Później korzystając z okazji, że nikogo nie ma, przebrałam się w bluzę, którą miałam w plecaku. Mimo iż byłam brudna to i tak to było miłe uczucie przebrać się w coś czystego. Wtedy rzuciła mi się w oczy butelka z alkoholem, którego nie dopiłam. Uśmiechnęłam się sama do siebie. Kto powiedział, że muszę przeżywać ten koszmar na trzeźwo? Po alkoholu wszystko jest lepsze. Bałam się tylko, że to ile mi zostało nie wystarczy mi, żeby się upić. Miałam dość mocną głowę. Patrząc jednak na to, że byłam cały czas zestresowana, bardzo mało spałam, byłam psychicznie i fizycznie wykończona i nie miałam żadnego innego napoju do popicia, upiłam się dość szybko bez najmniejszego problemu. Nie byłam zalana w trupa, ale czułam, że byłam pijana. Mimo wszystko kontaktowałam. Tak jak mówiłam, po alkoholu wszystko jest lepsze. Ogólnie poprawił mi się nastrój. Byłam tylko bardziej senna. Ale czułam się lepiej. Było śmiesznie. Śmiałam się sama z siebie w jakiej znalazłam się sytuacji, że się lekko chwiałam oraz że tylko ja potrafię wpakować się w takie kłopoty. Moja najlepsza przyjaciółka pewnie wcale nie byłaby zdziwiona. Włączył mi się czarny humor.

- Jeśli już umierać to przynajmniej nie na trzeźwo. - Powiedziałam sama do siebie, uśmiechając się smutno.

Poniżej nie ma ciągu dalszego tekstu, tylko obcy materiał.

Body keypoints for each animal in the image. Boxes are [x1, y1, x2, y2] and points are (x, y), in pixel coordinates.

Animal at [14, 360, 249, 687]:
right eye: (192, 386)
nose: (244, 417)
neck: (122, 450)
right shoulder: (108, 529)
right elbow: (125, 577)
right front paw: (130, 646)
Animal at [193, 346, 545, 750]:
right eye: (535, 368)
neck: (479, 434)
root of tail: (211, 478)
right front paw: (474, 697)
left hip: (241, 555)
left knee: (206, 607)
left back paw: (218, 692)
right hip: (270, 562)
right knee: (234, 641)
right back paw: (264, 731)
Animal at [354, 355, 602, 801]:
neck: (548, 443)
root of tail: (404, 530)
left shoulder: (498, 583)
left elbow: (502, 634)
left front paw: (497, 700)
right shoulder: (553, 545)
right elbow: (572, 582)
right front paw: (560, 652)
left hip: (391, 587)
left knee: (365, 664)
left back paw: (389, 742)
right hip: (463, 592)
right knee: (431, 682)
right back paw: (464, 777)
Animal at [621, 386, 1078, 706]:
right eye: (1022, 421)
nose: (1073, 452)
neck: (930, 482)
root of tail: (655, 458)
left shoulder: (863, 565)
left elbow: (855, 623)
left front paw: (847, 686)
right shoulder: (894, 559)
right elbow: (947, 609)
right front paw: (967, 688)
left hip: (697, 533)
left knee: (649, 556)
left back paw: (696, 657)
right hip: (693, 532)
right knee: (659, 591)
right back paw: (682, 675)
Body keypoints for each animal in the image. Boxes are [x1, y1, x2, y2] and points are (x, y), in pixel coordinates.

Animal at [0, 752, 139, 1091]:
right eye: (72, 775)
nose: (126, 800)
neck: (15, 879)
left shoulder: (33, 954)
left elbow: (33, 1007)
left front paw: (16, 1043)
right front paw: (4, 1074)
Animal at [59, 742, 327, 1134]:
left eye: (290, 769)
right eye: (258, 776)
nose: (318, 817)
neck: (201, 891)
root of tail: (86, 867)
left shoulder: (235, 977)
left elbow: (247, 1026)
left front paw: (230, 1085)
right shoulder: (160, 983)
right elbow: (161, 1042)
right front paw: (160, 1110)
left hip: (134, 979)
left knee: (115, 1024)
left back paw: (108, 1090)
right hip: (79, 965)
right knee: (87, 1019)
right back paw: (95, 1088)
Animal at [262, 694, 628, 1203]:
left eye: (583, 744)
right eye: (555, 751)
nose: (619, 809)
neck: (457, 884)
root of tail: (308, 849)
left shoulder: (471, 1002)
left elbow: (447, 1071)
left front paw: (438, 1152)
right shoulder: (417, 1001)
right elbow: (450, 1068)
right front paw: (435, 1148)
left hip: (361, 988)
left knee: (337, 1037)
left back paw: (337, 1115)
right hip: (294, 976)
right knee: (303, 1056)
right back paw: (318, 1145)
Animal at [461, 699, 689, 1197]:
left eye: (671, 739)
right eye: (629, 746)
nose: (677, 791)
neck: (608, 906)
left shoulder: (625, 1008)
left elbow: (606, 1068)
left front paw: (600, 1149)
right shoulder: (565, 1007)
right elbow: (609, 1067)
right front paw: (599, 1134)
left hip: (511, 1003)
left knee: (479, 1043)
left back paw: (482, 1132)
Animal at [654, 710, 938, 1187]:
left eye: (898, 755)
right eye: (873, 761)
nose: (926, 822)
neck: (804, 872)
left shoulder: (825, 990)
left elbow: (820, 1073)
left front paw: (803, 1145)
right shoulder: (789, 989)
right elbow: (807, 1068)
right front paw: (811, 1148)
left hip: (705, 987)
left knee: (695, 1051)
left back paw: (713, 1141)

Potem usłyszałam kroki niedaleko drzwi. Nie siliłam się nawet by wstać lub zachować czujność. Byłam pijana więc miałam po prostu wszystko gdzieś. Tak jak nietrudno się domyślić, Asher wrócił. Otworzył drzwi i wszedł do pokoju. W środku stanął i się zatrzymał. Patrzył na moje dzieło na ścianie. Już o nim zapomniałam. Uśmiechnęłam się pod nosem wiedząc, że udało mi się go wkurwić.

- Ty to narysowałaś? - Zadał mi pytanie.

- Nie kurwa Justin Bieber. - Po pijaku mój sarkazm i moje żarty miały jeszcze niższy poziom niż zazwyczaj. A w zasadzie to nie miały żadnego poziomu.

- Niezłe. - Stwierdził.

- Niezłe?! Serio? Myślałam, że będziesz wkurwiony. Porysowałam twoje ściany. W dodatku masz wąsy!

- A więc chciałaś mnie wkurwić? - Zaśmiał się ze mnie. Nie podobało mi się to. - To dziecinne. I w dodatku się najebałaś. Czyżby ktoś tu przechodził właśnie okres buntu? - Drwił ze mnie.

- Nie najebałam się. - Nie wiem kogo chciałam oszukać.

- Więc rozumiem, że wylałaś alkohol z butelki? Bo jest pusta.

- Wiesz co? Mam cię dość. Działasz mi na nerwy. Raz mówisz, że mnie zabijesz, raz nie. I w dodatku wkurwiasz. No ja pierdolę. - Język mi się trochę plątał przez alkohol. - Daj mi odpalić papierosa. - Zażądałam wręcz.

Nie odzywając się podał mi czarną zapalniczkę. Odpaliłam papierosa.

- Intrygujesz mnie Angie. - Stwierdził patrząc na mnie.

Chciałam powiedzieć, że on mnie nie i mam go głęboko w dupie, ale ugryzłam się w język. I tak za dużo już powiedziałam. Zresztą wiedziałam, że w połowie zdania bym się poplątała. Wolałam się więc nie odzywać.